• _Data in this exercise_
■ ■ ■

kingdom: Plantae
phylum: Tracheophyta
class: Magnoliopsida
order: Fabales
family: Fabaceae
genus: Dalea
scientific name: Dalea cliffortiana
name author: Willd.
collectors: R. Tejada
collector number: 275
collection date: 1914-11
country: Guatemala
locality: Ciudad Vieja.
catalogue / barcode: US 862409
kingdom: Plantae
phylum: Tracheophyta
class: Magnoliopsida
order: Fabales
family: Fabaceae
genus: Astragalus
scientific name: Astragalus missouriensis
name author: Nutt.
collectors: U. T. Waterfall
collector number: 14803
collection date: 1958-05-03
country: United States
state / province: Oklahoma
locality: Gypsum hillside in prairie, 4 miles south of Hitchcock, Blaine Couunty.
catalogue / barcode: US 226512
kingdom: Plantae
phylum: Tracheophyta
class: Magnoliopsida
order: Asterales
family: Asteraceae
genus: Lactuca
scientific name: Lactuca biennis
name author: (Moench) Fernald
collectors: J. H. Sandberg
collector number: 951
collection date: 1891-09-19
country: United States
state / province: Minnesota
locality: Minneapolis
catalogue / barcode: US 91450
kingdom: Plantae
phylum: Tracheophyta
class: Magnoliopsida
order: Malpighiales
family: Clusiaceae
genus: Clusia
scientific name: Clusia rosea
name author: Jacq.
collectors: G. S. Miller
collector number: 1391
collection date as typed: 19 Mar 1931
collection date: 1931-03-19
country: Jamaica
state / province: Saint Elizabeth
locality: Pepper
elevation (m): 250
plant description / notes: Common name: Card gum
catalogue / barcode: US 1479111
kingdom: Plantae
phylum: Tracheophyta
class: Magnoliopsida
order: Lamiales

■ ■ ■

• _The task_
Please reproduce the whole listing above word for word.

• _Solution for this task_
kingdom: Plantae
phylum: Tracheophyta
class: Magnoliopsida
order: Fabales
family: Fabaceae
genus: Dalea
scientific name: Dalea cliffortiana
name author: Willd.
collectors: R. Tejada
collector number: 275
collection date: 1914-11
country: Guatemala
locality: Ciudad Vieja.
catalogue / barcode: US 862409
kingdom: Plantae
phylum: Tracheophyta
class: Magnoliopsida
order: Fabales
family: Fabaceae
genus: Astragalus
scientific name: Astragalus missouriensis
name author: Nutt.
collectors: U. T. Waterfall
collector number: 14803
collection date: 1958-05-03
country: United States
state / province: Oklahoma
locality: Gypsum hillside in prairie, 4 miles south of Hitchcock, Blaine Couunty.
catalogue / barcode: US 226512
kingdom: Plantae
phylum: Tracheophyta
class: Magnoliopsida
order: Asterales
family: Asteraceae
genus: Lactuca
scientific name: Lactuca biennis
name author: (Moench) Fernald
collectors: J. H. Sandberg
collector number: 951
collection date: 1891-09-19
country: United States
state / province: Minnesota
locality: Minneapolis
catalogue / barcode: US 91450
kingdom: Plantae
phylum: Tracheophyta
class: Magnoliopsida
order: Malpighiales
family: Clusiaceae
genus: Clusia
scientific name: Clusia rosea
name author: Jacq.
collectors: G. S. Miller
collector number: 1391
collection date as typed: 19 Mar 1931
collection date: 1931-03-19
country: Jamaica
state / province: Saint Elizabeth
locality: Pepper
elevation (m): 250
plant description / notes: Common name: Card gum
catalogue / barcode: US 1479111
kingdom: Plantae
phylum: Tracheophyta
class: Magnoliopsida
order: Lamiales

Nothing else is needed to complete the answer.